本作で共演した満島を筆頭に、『まほろ駅前番外地』の松田龍平、『ラスト・フレンズ』(フジテレビ系)の上野樹里など、瑛太は個性的な芝居をする俳優とペアを組むことが多い。『ハロー張りネズミ』なら森田がそうなのだが、多くの場合、瑛太ではなく共演した俳優のエキセントリックな芝居に注目が集まる。しかし、共演俳優が輝くのは瑛太の受けの芝居が見事だからだ。

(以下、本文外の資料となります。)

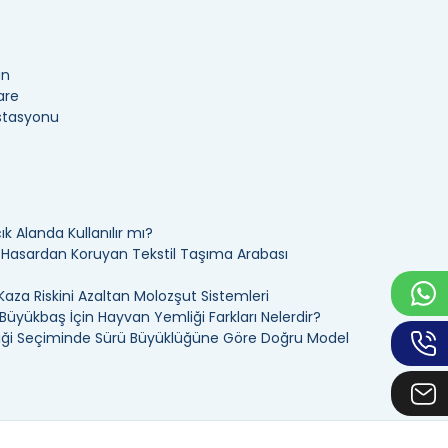
an
are
İstasyonu
k Alanda Kullanılır mı?
ı Hasardan Koruyan Tekstil Taşıma Arabası
Kaza Riskini Azaltan Molozşut Sistemleri
üyükbaş İçin Hayvan Yemliği Farkları Nelerdir?
ği Seçiminde Sürü Büyüklüğüne Göre Doğru Model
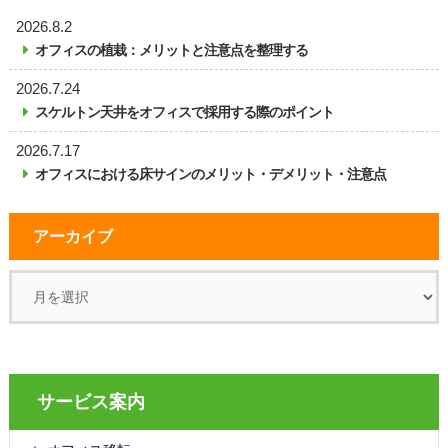
2026.8.2
オフィスの植栽：メリットと注意点を整理する
2026.7.24
スケルトン天井をオフィスで採用する際のポイント
2026.7.17
オフィスにおける床サインのメリット・デメリット・注意点
アーカイブ
サービス案内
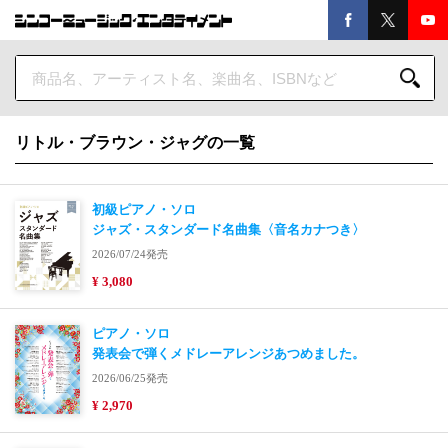
リトル・ブラウン・ジャグの一覧
初級ピアノ・ソロ
ジャズ・スタンダード名曲集〈音名カナつき〉
2026/07/24発売
¥ 3,080
ピアノ・ソロ
発表会で弾くメドレーアレンジあつめました。
2026/06/25発売
¥ 2,970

瑛太の演技はいい意味で、薄味で微温である。『ハロー張りネズミ』で演じる五郎は「義理と人情を重んじる」と言うが、そこに暑苦しさはなく、どこか飄々としている。だから、盛り上がるところも盛り上げすぎない。
例えば第3話、ビジネスホテルで深田が演じる蘭子と五郎が抱き合いそうになる場面がある。しかし五郎は「バカなこと言うんじゃないよ~」と言って、蘭子を落ち着かせる。この場面は五郎が劇中で言うとおりアニメ映画『ルパン三世 カリオストロの城』でルパンがヒロインのクラリスに言うセリフのモノマネなのだが、ここで熱くなりすぎないことで、ドラマ内の快適な温度が保たれるのだ。
仮に五郎を演じるのが藤原竜也や小栗旬だったら、暑苦しくて見ていられなかったと思う。逆に『リバースエッジ 大川端探偵社』で大根とタッグを組んだオダギリジョーなら、あまりにもクールでスタイリッシュになりすぎていただろう。

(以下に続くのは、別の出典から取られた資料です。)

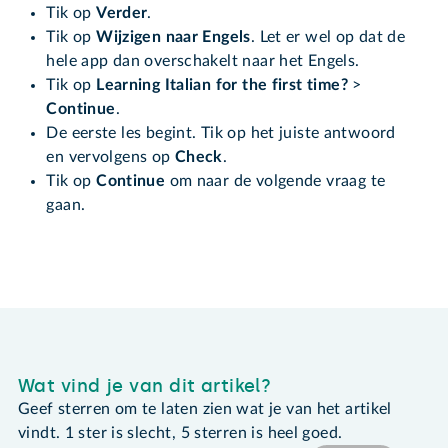
Tik op
Verder
.
Tik op
Wijzigen naar Engels
. Let er wel op dat de
hele app dan overschakelt naar het Engels.
Tik op
Learning Italian for the first time?
>
Continue
.
De eerste les begint. Tik op het juiste antwoord
en vervolgens op
Check
.
Tik op
Continue
om naar de volgende vraag te
gaan.
Wat vind je van dit artikel?
Geef sterren om te laten zien wat je van het artikel
vindt. 1 ster is slecht, 5 sterren is heel goed.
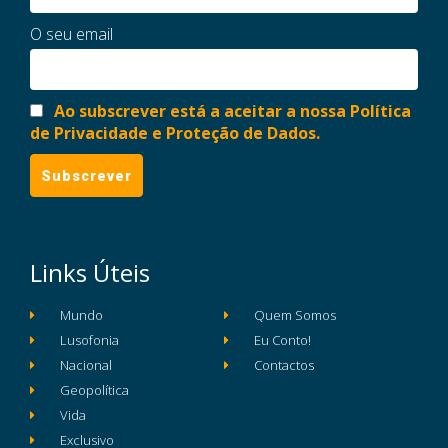
O seu email
Ao subscrever está a aceitar a nossa Política
de Privacidade e Proteção de Dados.
Links Úteis
Mundo
Quem Somos
Lusofonia
Eu Conto!
Nacional
Contactos
Geopolítica
Vida
Exclusivo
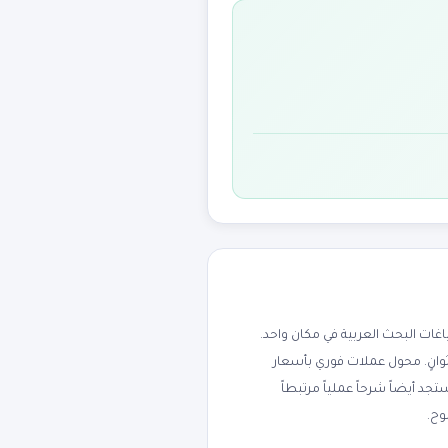
ت البحث العربية في مكان واحد.
ثوانٍ. محول عملات فوري بأسعار
جنيه، الريال السعودي، الدرهم الإماراتي، اليورو، والجنيه الإسترليني. يدعم 170+ عملة. ستجد أيضاً شرحاً عملياً مرتبطاً
وح.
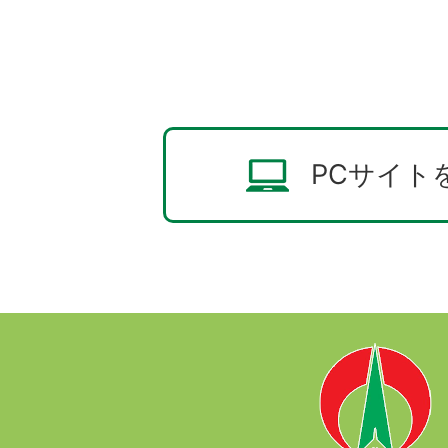
PCサイト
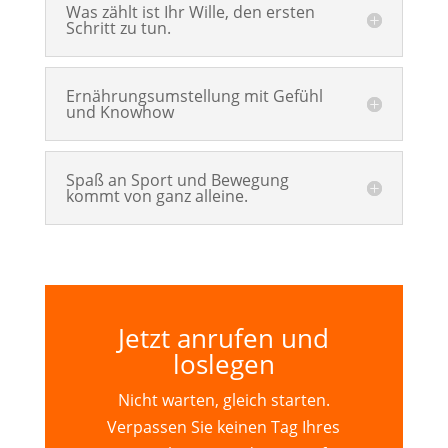
Was zählt ist Ihr Wille, den ersten
Schritt zu tun.
Ernährungsumstellung mit Gefühl
und Knowhow
Spaß an Sport und Bewegung
kommt von ganz alleine.
Jetzt anrufen und
loslegen
Nicht warten, gleich starten.
Verpassen Sie keinen Tag Ihres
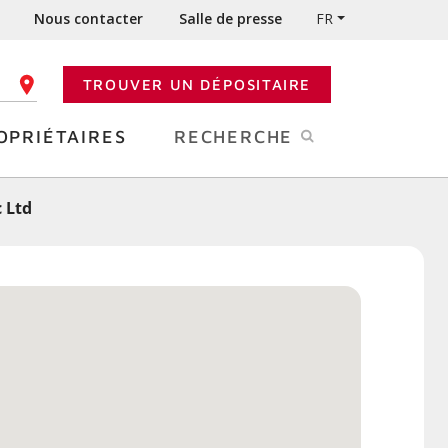
Nous contacter
Salle de presse
FR
TROUVER UN DÉPOSITAIRE
 CODE POSTAL
OPRIÉTAIRES
RECHERCHE
 Ltd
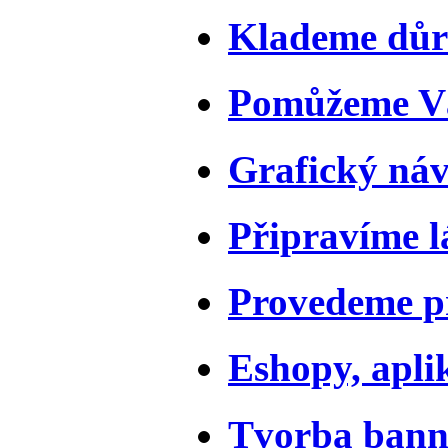
Klademe důr
Pomůžeme Vá
Grafický náv
Připravíme l
Provedeme pr
Eshopy, apli
Tvorba bann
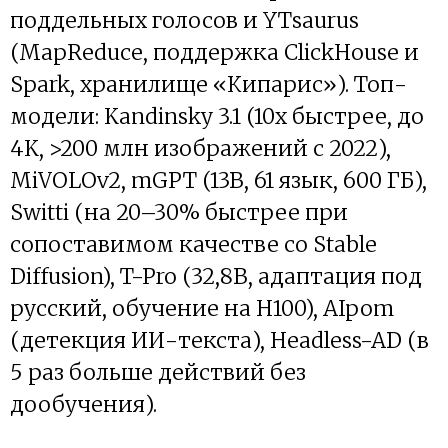
поддельных голосов и YTsaurus
(MapReduce, поддержка ClickHouse и
Spark, хранилище «Кипарис»). Топ-
модели: Kandinsky 3.1 (10x быстрее, до
4K, >200 млн изображений с 2022),
MiVOLOv2, mGPT (13B, 61 язык, 600 ГБ),
Switti (на 20–30% быстрее при
сопоставимом качестве со Stable
Diffusion), T-Pro (32,8B, адаптация под
русский, обучение на H100), AIpom
(детекция ИИ-текста), Headless-AD (в
5 раз больше действий без
дообучения).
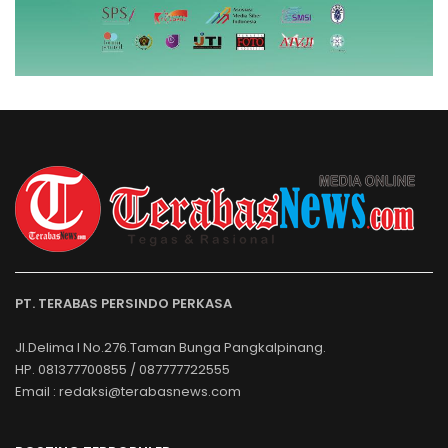
PT. TERABAS PERSINDO PERKASA
Jl.Delima I No.276.Taman Bunga Pangkalpinang.
HP. 081377700855 / 087777722555
Email : redaksi@terabasnews.com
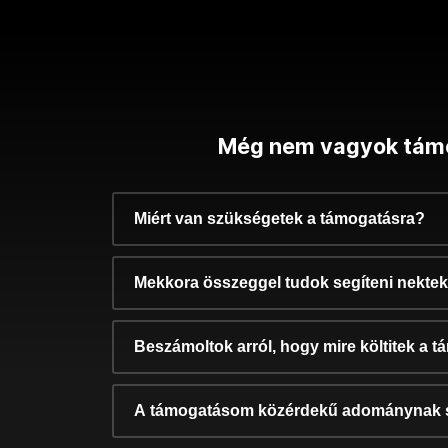
Még nem vagyok tám
Miért van szükségetek a támogatásra?
Mekkora összeggel tudok segíteni nekte
Beszámoltok arról, hogy mire költitek a 
A támogatásom közérdekű adománynak 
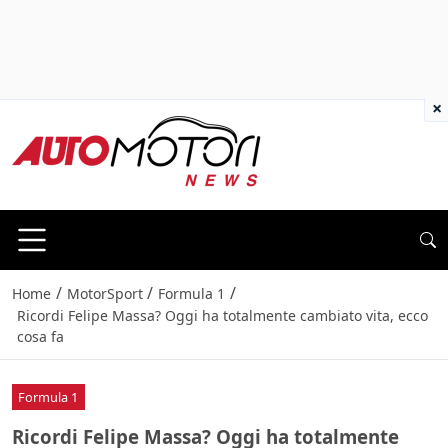
×
/
/
/
Home
MotorSport
Formula 1
Ricordi Felipe Massa? Oggi ha totalmente cambiato vita, ecco
cosa fa
Formula 1
Ricordi Felipe Massa? Oggi ha totalmente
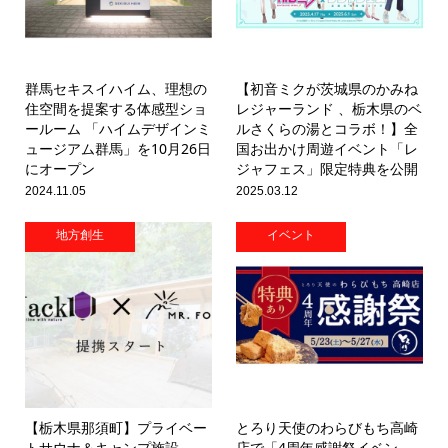
群馬セキスイハイム、理想の
【初音ミクが茨城県のかみね
住空間を提案する体感型ショ
レジャーランド 、栃木県のベ
ールーム 「ハイムデザインミ
ルさくらの湯とコラボ！】全
ュージアム群馬」を10月26日
国お出かけ周遊イベント「レ
にオープン
ジャフェス」限定特典を公開
2024.11.05
2025.03.12
地方創生
イベント
【栃木県那須町】プライベー
とろり天使のわらびもち高崎
トサウナ＆キャンプ施設
店で「4周年感謝祭イベン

瑛太が大根作品に出るのは『まほろ駅前番外地』以来だが、あのドラマは便利屋を主人公にした脱力系の事件モノに見えて、実は熱い作品となっていた。『ハロー張りネズミ』もオシャレだが、人情ドラマとしての程よい熱もしっかりとある。この「程よい熱」を体現できる俳優と考えた時、瑛太以外には思いつかない。
おそらく瑛太の演技の温度がちょうどいいのは、役者として注目されたいというエゴが薄いからだろう。こういう俳優は作品全体のことを考えて演技をするので、共演俳優の力を引き出し、作品全体のレベルを底上げさせる。
そんな瑛太の縁の下の力持ちとしての姿が、依頼人のために走り回る七瀬五郎の姿とどこか重なるところが本作の面白さなのだ。